GIVEN TEXT >>
Owiny-Dollo says Kilipa later did a rendition of Kel-la Kweyo, extending it to five stanzas and taking it to another level with his own lyrics – loaded with rich and powerful imagery.
“Kilipa elevated Kel-la Kwey to a very rich musical composition – a truly high-end poem!” Owiny-Dollo said at the funeral service for Kilipa in Gulu on October 2, 2020.
Owiny-Dollo notes that the theme influenced celebrated writer, Okot p’Bitek, to pen the novel Lak Tar [Miyo Kinyero Wi Lobo].
Owiny-Dollo also reckons that Kilipa excelled in the nanga genre because of his exclusive high-pitched voice that God had gifted him.
“There’re few men in the world who sing in soprano or treble and with such sweet voice like Kilipa, who sings in alto,” Mr Dollo, notes.
About Kilipa Ogwang
Born in 1936, and at only 22, Kilipa broke into the celebrity rank with his groundbreaking nanga recording, Bonyo lagara, in 1968. Little wonder that by the time Kilipa breathed his last at 84, on September 24, 2020, he had composed at least 458 nanga songs, averaging 50 albums of 90-minutes playing-time each, and spanning the 60 years of his career.

GIVEN RECORDS >>
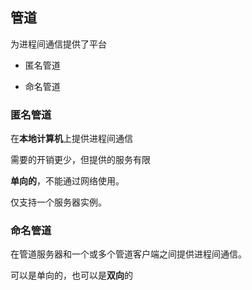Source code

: ## 管道

为进程间通信提供了平台

* 匿名管道

* 命名管道


### 匿名管道

在**本地计算机**上提供进程间通信

需要的开销更少，但提供的服务有限

**单向的**，不能通过网络使用。 

仅支持一个服务器实例。

### 命名管道

在管道服务器和一个或多个管道客户端之间提供进程间通信。

可以是单向的，也可以是**双向**的

<!-- TODO -->

<!-- https://www.cnblogs.com/cwsheng/p/15890014.html -->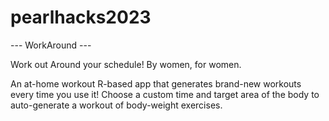 # pearlhacks2023

--- WorkAround ---

Work out Around your schedule!
By women, for women.

An at-home workout R-based app that generates brand-new workouts every time you use it! Choose a custom time and target area of the body to auto-generate a workout of body-weight exercises.
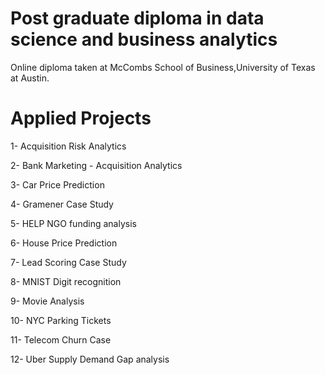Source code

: # Post graduate diploma in data science and business analytics

Online diploma taken at McCombs School of Business,University of Texas at Austin.

# Applied Projects

1- Acquisition Risk Analytics

2- Bank Marketing - Acquisition Analytics

3- Car Price Prediction

4- Gramener Case Study

5- HELP NGO funding analysis

6- House Price Prediction

7- Lead Scoring Case Study

8- MNIST Digit recognition

9- Movie Analysis

10- NYC Parking Tickets

11- Telecom Churn Case 

12- Uber Supply Demand Gap analysis
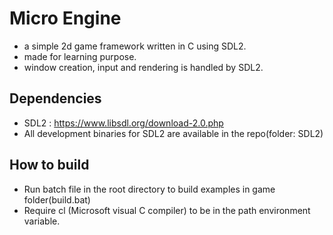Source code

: # Micro Engine
- a simple 2d game framework written in C using SDL2.
- made for learning purpose.
- window creation, input and rendering is handled by SDL2.

## Dependencies
- SDL2  : https://www.libsdl.org/download-2.0.php
- All development binaries for SDL2 are available in the repo(folder: SDL2)

## How to build
- Run batch file in the root directory to build examples in game folder(build.bat)
- Require cl (Microsoft visual C compiler) to be in the path environment variable.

WHAT THE EXERCISE ASKS >>
Could you rewrite the passage about Kilipa from "Owiny-Dollo notes that" up to and including "Mr Dollo, notes.", swapping "Owiny-Dollo" for "Dollo"?

REPLY >>
Dollo notes that the theme influenced celebrated writer, Okot p’Bitek, to pen the novel Lak Tar [Miyo Kinyero Wi Lobo].
Dollo also reckons that Kilipa excelled in the nanga genre because of his exclusive high-pitched voice that God had gifted him.
“There’re few men in the world who sing in soprano or treble and with such sweet voice like Kilipa, who sings in alto,” Mr Dollo, notes.